TASK INSTRUCTIONS. Reproduce verbatim the lines of the material below, starting at the line with "307.733.2297" and ending at the line with "PRIVACY POLICY", both inclusive; skip the rest.

EXTRACTED DATA.
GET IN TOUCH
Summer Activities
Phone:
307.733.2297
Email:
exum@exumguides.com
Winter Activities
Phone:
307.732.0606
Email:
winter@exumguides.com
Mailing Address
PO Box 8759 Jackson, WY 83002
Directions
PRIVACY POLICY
...
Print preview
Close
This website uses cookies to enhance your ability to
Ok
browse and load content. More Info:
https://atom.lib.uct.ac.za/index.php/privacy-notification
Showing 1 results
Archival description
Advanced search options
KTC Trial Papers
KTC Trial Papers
==
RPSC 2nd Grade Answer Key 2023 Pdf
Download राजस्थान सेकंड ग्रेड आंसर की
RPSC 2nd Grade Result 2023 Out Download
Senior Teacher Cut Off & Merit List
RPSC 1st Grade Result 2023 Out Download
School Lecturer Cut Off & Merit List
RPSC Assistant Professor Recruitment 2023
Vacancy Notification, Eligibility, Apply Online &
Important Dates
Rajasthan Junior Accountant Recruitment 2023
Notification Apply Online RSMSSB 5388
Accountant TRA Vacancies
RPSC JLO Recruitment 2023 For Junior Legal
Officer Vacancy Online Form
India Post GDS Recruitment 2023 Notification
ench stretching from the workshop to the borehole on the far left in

SOLUTION TO THE EXERCISE.
307.733.2297
Email:
exum@exumguides.com
Winter Activities
Phone:
307.732.0606
Email:
winter@exumguides.com
Mailing Address
PO Box 8759 Jackson, WY 83002
Directions
PRIVACY POLICY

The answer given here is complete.